Letter to the Editor for July 3, 2020
Diversity can fight racism
At the Diversity, Equity and Inclusion (DEI) training last fall, Pastor Edward Palmer said it didn’t matter if I was a racist. Huh?
Actually, I am a racist. By that I mean that I identify with people with whom I have something in common.That’s a natural inclination that scientists call tribalism.
Tribalism can be beneficial, in that we look out for our own. But it can be harmful if we aren’t aware of it. As a UK fan, I’m a member of the UK “tribe,” but I have to remember that Louisville “tribe” members aren’t bad people. They just wear a different color jersey.
The tragic death of George Floyd had a greater impact on blacks because they identify with him. He’s one of their own. That impact is magnified by other similar instances that they have seen in the news or experienced themselves.
If I was a young black man, that knee may as well have been on my neck. I may have had difficulty restraining myself from acting on that anger. If that knee was a Taliban knee on the neck of a U.S. soldier, I think we’d be taking out a village, damn the consequences.
Back to racism. Pastor Palmer is encouraging us to be aware of systemic or institutional racism. Most white folks don’t think it exists. If they only knew the history!
Our institutions were created and run by whites for the benefit of whites and so many times to the exclusion of blacks. Our history books don’t tell that story. Whites don’t understand the cumulative effect of that racism. They don’t realize that institutional racism is why black families have been unable to accumulate wealth and experience all the societal benefits that go along with that.
This pattern began after slavery. There was no restitution or compensation for years of slavery. The plan for 40 acres and a mule was nixed by Andrew Johnson, while at the same time, whites were given free land that was being taken from Indians.
More recently, after World War II, black soldiers returning from war were denied the benefits offered to whites.
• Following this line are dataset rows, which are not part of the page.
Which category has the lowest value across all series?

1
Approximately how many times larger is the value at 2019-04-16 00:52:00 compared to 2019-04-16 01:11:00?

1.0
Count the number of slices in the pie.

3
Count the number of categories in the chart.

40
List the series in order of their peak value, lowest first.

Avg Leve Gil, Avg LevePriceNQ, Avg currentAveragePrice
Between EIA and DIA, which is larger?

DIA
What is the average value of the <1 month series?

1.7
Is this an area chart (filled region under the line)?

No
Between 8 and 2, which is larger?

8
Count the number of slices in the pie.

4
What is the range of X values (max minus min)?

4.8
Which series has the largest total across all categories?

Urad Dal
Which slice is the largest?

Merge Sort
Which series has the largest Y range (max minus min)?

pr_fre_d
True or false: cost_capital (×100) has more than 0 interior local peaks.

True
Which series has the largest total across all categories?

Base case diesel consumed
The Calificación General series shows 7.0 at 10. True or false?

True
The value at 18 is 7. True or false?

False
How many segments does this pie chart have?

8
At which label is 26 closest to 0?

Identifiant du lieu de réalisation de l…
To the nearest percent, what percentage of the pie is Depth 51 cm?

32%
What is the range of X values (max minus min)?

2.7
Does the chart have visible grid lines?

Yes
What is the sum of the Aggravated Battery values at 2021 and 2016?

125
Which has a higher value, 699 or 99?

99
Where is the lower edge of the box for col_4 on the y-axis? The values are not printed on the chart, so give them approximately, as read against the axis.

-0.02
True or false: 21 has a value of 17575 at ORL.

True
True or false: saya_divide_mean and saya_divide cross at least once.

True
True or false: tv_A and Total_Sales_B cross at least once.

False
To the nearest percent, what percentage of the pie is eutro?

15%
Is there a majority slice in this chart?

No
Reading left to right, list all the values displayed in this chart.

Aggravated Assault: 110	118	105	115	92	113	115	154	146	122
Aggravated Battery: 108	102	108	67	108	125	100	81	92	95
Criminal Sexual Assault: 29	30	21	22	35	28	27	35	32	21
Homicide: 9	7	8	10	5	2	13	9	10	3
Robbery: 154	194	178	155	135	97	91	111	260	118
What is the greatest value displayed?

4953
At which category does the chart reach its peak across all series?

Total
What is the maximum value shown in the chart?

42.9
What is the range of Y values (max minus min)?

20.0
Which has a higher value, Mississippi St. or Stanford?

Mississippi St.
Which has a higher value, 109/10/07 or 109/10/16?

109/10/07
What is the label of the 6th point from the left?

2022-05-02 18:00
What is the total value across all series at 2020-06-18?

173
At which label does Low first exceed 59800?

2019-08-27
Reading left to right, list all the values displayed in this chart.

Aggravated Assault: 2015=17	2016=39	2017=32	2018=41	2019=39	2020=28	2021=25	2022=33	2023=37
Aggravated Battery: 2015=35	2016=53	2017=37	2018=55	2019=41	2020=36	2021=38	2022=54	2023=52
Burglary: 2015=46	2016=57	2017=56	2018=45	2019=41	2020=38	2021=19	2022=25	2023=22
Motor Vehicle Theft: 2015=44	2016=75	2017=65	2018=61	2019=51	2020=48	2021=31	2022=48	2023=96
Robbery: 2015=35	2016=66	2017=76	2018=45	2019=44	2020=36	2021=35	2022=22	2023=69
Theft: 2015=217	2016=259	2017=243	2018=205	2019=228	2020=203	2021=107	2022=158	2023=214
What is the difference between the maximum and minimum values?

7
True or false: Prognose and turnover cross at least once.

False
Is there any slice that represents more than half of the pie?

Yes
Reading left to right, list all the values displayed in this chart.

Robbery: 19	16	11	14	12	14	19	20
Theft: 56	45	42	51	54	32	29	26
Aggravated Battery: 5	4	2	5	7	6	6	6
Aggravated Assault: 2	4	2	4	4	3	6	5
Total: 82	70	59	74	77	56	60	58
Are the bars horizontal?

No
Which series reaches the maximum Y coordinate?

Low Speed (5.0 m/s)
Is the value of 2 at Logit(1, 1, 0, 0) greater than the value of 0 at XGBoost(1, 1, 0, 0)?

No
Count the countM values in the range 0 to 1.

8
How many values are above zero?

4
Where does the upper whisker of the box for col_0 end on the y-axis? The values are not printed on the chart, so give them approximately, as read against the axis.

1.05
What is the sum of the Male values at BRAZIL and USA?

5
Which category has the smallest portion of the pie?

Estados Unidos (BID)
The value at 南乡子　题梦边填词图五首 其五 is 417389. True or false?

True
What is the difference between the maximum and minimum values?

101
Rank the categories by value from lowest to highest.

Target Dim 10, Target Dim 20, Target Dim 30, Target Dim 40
Even today, there are disparities in our legal, financial, health and educational institutions that exist because of the history.
So what do we do about it now? Right here, right now, in Winchester?
First, examine your own heart and mind. Acknowledge your “tribalism,” but decide that members of other “tribes” have the same value. Appreciate the riches that diversity has brought to our culture. Be aware of and open to the messages of the national “Black Lives Matter” movement.
While you practice social distancing, think about ways to interact with people outside of your “tribe.” Plan what you can do when the pandemic is over. If you’re in a white church, take a few minutes to read Martin Luther King’s “Letter from a Birmingham Jail.” Read Michelle Alexander’s “The New Jim Crow” or one of many other books on racism at the local library.